Data supplied below:

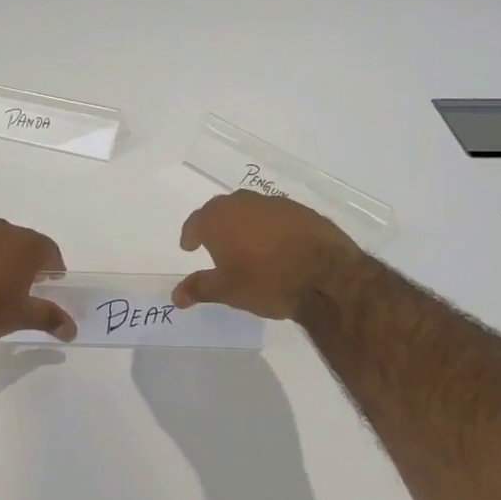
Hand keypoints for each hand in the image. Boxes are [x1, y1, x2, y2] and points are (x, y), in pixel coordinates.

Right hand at [172, 191, 361, 321]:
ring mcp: (274, 204)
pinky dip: (269, 227)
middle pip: (221, 210)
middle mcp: (243, 203)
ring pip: (250, 209)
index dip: (190, 235)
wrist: (326, 275)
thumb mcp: (227, 291)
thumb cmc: (266, 282)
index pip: (196, 222)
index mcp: (219, 219)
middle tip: (213, 243)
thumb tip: (175, 296)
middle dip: (214, 224)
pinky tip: (276, 245)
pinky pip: (275, 215)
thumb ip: (199, 288)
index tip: (189, 246)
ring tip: (245, 244)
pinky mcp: (301, 210)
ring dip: (243, 223)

End of Data supplied.

Required work: Please copy out every line in the listing that has the string "middle".

Exercise result:
middle pip: (221, 210)
middle mcp: (243, 203)
middle tip: (213, 243)
middle dip: (214, 224)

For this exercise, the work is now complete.